##### Source material

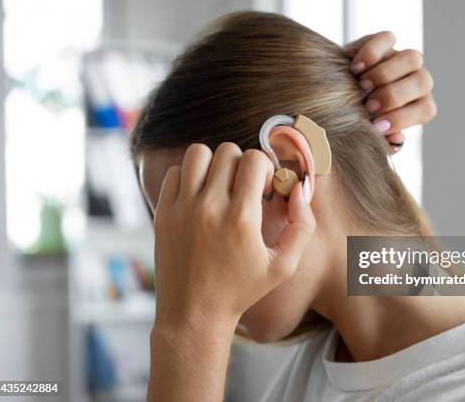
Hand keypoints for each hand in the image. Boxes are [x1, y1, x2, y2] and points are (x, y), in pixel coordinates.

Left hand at [152, 143, 315, 329]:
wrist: (194, 313)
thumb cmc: (241, 290)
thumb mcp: (284, 266)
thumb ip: (302, 225)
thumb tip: (299, 189)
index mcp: (242, 218)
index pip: (254, 159)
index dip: (265, 168)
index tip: (263, 188)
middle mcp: (210, 208)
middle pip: (227, 151)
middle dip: (241, 163)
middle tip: (242, 187)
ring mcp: (182, 209)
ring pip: (197, 153)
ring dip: (213, 163)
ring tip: (219, 185)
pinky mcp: (163, 213)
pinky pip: (174, 172)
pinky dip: (188, 177)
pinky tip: (198, 196)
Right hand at [347, 31, 436, 152]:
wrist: (334, 95)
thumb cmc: (355, 120)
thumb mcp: (368, 134)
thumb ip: (383, 141)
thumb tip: (397, 139)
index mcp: (419, 105)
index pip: (425, 109)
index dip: (403, 118)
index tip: (376, 126)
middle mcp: (415, 80)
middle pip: (423, 81)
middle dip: (394, 95)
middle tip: (368, 106)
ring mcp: (401, 58)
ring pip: (412, 58)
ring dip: (386, 74)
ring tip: (361, 85)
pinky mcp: (384, 42)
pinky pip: (387, 39)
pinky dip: (371, 53)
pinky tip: (354, 68)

##########

* Task prompt: Copy each line of the records containing the string "middle".

* Result of the task:
middle mcp: (210, 208)
middle pip: (227, 151)
middle dip: (241, 163)
middle tip: (242, 187)
middle mcp: (415, 80)
middle pip: (423, 81)
middle dip: (394, 95)
middle tip: (368, 106)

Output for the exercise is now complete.